*Task directions*. Tell how many lines in the following entries include the word "join", giving the figure alone.

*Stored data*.
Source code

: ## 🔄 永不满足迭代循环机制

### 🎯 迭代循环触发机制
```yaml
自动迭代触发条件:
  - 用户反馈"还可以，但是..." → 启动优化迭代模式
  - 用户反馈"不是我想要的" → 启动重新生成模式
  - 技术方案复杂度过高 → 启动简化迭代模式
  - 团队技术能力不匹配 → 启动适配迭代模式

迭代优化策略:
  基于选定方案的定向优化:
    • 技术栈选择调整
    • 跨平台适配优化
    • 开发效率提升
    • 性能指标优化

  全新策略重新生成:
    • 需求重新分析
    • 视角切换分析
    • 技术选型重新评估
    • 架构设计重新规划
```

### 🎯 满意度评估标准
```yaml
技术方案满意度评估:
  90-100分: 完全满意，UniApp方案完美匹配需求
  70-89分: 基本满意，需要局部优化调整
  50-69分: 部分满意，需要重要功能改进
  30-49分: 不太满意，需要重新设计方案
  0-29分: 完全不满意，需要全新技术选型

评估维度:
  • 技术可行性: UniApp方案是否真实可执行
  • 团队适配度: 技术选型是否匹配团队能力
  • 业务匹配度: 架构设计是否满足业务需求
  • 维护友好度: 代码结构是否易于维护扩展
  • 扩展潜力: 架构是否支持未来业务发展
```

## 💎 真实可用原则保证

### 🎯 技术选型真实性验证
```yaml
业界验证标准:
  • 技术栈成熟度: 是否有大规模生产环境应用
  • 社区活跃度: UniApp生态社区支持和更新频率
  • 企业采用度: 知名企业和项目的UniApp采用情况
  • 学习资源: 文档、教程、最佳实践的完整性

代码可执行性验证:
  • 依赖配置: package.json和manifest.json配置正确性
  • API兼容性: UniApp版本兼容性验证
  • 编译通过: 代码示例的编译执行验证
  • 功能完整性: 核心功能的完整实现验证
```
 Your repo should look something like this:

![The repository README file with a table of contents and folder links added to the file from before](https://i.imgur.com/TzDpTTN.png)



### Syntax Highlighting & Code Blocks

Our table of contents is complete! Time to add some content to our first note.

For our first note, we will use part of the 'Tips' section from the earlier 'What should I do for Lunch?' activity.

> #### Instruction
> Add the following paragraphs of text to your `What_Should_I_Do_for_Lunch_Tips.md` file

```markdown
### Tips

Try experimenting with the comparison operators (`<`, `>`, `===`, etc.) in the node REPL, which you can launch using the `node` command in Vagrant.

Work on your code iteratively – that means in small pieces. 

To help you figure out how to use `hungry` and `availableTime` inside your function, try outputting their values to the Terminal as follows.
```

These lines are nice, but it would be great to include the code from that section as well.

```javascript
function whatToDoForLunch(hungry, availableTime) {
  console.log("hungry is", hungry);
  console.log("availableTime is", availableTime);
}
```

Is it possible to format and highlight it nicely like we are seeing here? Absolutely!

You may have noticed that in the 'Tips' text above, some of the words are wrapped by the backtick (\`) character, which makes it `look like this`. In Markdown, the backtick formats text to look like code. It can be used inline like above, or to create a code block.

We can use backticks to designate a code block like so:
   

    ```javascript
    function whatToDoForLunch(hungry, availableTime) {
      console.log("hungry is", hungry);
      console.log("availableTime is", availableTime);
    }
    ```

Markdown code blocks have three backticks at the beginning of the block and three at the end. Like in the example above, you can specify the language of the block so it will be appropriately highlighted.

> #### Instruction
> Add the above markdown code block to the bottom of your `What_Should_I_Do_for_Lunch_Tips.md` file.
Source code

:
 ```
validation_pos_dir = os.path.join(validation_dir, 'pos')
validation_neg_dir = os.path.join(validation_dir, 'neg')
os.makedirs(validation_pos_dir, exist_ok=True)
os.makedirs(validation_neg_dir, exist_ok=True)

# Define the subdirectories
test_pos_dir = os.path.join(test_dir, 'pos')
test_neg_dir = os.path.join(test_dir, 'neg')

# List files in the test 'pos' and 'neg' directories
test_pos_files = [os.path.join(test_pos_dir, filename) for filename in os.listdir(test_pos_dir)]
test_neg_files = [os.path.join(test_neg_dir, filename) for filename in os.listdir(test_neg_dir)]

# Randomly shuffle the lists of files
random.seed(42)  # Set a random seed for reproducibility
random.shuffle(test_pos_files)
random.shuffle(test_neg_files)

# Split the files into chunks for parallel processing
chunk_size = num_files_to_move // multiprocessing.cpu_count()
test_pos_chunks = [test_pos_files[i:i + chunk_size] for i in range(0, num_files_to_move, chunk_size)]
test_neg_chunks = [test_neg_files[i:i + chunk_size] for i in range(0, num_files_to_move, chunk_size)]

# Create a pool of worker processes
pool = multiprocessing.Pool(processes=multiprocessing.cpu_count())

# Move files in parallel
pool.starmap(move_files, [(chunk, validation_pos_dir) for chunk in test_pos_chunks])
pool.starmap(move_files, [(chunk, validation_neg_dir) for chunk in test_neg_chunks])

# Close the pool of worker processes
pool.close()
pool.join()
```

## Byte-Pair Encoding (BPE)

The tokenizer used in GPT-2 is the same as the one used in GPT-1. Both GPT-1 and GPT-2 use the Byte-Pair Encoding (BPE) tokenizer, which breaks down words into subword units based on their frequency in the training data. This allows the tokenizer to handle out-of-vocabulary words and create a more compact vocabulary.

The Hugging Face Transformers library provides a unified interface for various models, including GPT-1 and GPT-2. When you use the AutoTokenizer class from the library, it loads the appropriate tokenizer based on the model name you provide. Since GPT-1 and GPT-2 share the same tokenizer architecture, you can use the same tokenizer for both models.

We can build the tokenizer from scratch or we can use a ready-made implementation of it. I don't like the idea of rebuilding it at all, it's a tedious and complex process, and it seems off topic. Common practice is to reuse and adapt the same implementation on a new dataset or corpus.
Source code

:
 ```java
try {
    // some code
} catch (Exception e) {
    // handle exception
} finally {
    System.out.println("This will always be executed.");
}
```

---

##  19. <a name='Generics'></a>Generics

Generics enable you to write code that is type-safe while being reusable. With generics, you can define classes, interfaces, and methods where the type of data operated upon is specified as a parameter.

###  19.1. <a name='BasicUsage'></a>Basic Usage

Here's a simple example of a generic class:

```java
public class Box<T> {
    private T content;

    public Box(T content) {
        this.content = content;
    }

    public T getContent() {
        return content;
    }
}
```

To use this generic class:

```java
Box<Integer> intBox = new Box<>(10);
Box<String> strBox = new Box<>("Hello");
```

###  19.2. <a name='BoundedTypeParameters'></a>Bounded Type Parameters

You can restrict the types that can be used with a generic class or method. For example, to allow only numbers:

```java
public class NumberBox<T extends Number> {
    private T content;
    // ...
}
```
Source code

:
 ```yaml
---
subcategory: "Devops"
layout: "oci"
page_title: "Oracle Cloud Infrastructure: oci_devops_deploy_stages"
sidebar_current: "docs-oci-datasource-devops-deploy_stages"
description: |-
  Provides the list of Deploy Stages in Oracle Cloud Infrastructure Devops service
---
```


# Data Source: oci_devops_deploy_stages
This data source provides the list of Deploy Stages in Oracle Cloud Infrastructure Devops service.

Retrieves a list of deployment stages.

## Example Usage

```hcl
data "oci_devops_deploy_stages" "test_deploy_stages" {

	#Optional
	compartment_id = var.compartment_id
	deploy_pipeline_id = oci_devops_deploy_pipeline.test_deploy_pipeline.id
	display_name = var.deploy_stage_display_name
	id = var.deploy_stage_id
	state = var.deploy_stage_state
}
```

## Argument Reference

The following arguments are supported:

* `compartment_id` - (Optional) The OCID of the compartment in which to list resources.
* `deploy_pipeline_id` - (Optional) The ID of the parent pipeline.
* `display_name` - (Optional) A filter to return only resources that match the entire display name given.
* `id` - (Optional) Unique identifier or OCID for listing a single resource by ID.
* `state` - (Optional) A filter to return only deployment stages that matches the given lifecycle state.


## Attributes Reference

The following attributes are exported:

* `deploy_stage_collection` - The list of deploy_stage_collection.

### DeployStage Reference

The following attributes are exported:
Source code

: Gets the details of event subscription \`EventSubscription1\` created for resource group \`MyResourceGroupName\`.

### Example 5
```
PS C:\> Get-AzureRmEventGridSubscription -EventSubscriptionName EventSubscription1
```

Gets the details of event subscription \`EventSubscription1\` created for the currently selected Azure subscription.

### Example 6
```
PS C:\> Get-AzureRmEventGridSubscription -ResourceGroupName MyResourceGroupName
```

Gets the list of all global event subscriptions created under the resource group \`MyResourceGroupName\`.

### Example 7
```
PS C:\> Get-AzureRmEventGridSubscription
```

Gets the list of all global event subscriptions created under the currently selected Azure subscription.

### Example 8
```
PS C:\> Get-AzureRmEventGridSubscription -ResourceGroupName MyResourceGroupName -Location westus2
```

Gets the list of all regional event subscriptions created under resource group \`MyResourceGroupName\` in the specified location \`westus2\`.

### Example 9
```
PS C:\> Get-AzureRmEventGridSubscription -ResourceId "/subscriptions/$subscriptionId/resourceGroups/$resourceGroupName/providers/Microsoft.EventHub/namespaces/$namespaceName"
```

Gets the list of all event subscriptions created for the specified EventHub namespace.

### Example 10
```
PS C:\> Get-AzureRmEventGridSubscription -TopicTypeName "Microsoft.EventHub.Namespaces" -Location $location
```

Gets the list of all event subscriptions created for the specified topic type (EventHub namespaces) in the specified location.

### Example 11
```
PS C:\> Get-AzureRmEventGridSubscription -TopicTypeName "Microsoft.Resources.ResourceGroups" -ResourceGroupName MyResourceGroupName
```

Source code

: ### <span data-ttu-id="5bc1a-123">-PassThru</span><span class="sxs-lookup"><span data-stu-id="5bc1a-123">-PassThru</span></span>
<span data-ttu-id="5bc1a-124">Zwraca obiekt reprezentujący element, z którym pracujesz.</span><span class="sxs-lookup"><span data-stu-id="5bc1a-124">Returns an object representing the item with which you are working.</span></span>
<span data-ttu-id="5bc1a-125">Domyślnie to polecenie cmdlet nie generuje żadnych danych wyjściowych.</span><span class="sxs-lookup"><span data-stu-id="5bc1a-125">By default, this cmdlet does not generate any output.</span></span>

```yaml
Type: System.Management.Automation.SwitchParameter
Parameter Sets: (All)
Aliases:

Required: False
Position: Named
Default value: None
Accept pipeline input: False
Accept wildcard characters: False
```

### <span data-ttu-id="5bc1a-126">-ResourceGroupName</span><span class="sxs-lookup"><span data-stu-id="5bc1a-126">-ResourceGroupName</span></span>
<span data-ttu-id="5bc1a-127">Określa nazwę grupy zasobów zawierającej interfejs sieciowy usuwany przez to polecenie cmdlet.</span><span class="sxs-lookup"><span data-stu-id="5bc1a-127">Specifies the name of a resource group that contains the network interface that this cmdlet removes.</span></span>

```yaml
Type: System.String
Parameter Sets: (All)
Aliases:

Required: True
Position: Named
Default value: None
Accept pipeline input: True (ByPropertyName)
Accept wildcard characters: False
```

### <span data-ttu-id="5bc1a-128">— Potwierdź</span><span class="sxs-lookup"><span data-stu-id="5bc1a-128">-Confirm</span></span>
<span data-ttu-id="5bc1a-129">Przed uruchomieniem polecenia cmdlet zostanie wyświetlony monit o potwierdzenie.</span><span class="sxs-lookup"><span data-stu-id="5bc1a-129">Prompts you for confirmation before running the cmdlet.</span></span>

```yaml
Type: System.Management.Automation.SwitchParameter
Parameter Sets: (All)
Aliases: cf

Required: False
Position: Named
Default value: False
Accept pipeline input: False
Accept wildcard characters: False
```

*Answer space*. 7